The consequence must always be that we, in our separation from God in his perfect personhood as love, have all the effects in our persons of our wrong way of living; and those constitute the wrath of God, experienced not in Him but in us. This was well put by Paul in speaking of the effects of certain sins in Romans 1–that we receive in ourselves that recompense of our error which is meet. Quite naturally, to fallen man–seeing only with the external eye–it appears as though God is the God of wrath imposing punishment on us; and it is good in our blindness that we do see it as that, for then the fear of the Lord is the beginning of wisdom. But to continue in that misconception of God as the God of punishment and wrath after we have become His children by grace, and so should know better, leaves so many people who are justified squirming under the misapprehension that God is punishing them or has deserted them. Even when we read the words of Moses or Paul about God hardening Pharaoh’s heart—and that God raised him up to show His power through the hardening—we should understand that the hardening was actually in Pharaoh’s persistent refusal to respond to Moses’ word of the Lord to him; so the hardening was of his own heart and in himself, as one who had his being in God and was cursing his being. That is the truth of God’s wrath in his rebellious sons, for as Paul said, the truth concerning Him is that “God has shut them all up in unbelief that He might have mercy on all” (Rom. 11:32, margin), not judgment on them.

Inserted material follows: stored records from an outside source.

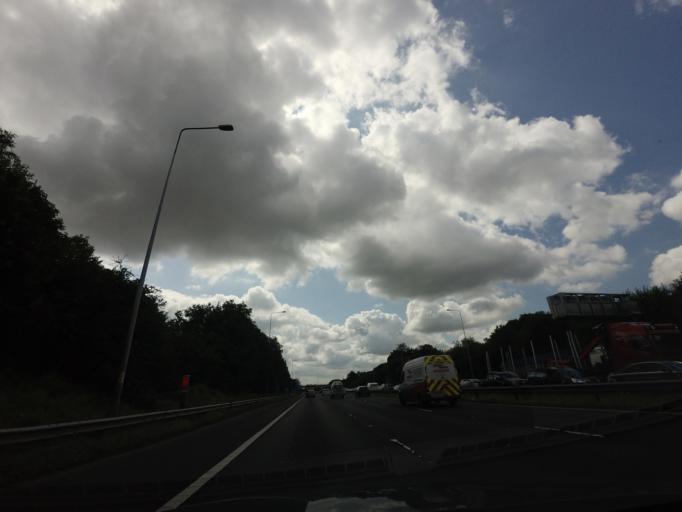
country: GB
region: England
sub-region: Borough of Wigan
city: Shevington
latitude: 53.5969
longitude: -2.6927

Actually, what did God give Adam and Eve in that crisis interview? The answer is in what was addressed to the serpent: “You have sown your seed of enmity in My human family, so that they are your children. But I have a seed [one seed, Galatians 3:16] of this woman, My eternal Christ, the Lamb slain from the foundation of the world; and in all who receive Him, that Seed will destroy your seed and crush your head, though wounded by you in the process.” That promise was experienced in its truth by Adam and Eve’s second son Abel, to whom God first witnessed that he was justified with the offering of a slain lamb, the first symbol of an atoning death as the gateway to life. And Adam and Eve, as they covered themselves in the skins from slain animals, with which God provided them, must have seen this as the first symbol of atonement. So all God gave them, after this first disobedience that separated them and us from Him, was His all-conquering grace. That grace was in the One who, from that first moment, they could and did receive by faith, and who freed them from eternal death.
But the necessity still remained–again we say that for us to become reliable sons in the love-purposes of the Father throughout eternity, we must drink to its dregs the reality of the opposite–the misuse of the self in self-centeredness. We must so know it to the depth of its wrongness and mystery that, once we are wakened from our blindness in seeking to make the false way be the true, our disgust and hate and disillusion are so total that, when and if there is a way of escape, we’re “not going to go back to that again.” In that we have one secure basis for our new “reversed way” of life. Even if we visit the old haunts under the lure of temptation (as it were, when God is not looking), we’re not staying there. Guilt, shame, repentance, confession bring us shamefacedly back. Thank God, “once bit, twice shy.” A competent professional has learned and discarded the wrong way of practicing his trade. And so have we! Once again it is Paul’s “O the depth of the wisdom and knowledge of God”—for God foresaw and provided for the necessity of the human race going the death-way and experiencing its vanity before we could confidently tread the life-way. We are safe as well as saved sons; not one stage in our history is out of place, the negative any more than the positive.